Collection entries

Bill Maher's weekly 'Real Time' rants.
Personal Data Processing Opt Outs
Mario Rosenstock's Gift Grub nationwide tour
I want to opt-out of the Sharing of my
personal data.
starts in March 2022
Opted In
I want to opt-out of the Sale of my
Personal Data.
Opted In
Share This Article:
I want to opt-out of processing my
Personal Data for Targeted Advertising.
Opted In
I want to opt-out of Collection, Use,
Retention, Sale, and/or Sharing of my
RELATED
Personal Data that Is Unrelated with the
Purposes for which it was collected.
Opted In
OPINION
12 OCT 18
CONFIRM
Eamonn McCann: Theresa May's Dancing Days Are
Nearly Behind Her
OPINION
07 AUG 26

TO DO.
Please reproduce the material above word for word, keeping every line in its original order.

RESULT.
Bill Maher's weekly 'Real Time' rants.
Personal Data Processing Opt Outs
Mario Rosenstock's Gift Grub nationwide tour
I want to opt-out of the Sharing of my
personal data.
starts in March 2022
Opted In
I want to opt-out of the Sale of my
Personal Data.
Opted In
Share This Article:
I want to opt-out of processing my
Personal Data for Targeted Advertising.
Opted In
I want to opt-out of Collection, Use,
Retention, Sale, and/or Sharing of my
RELATED
Personal Data that Is Unrelated with the
Purposes for which it was collected.
Opted In
OPINION
12 OCT 18
CONFIRM
Eamonn McCann: Theresa May's Dancing Days Are
Nearly Behind Her
OPINION
07 AUG 26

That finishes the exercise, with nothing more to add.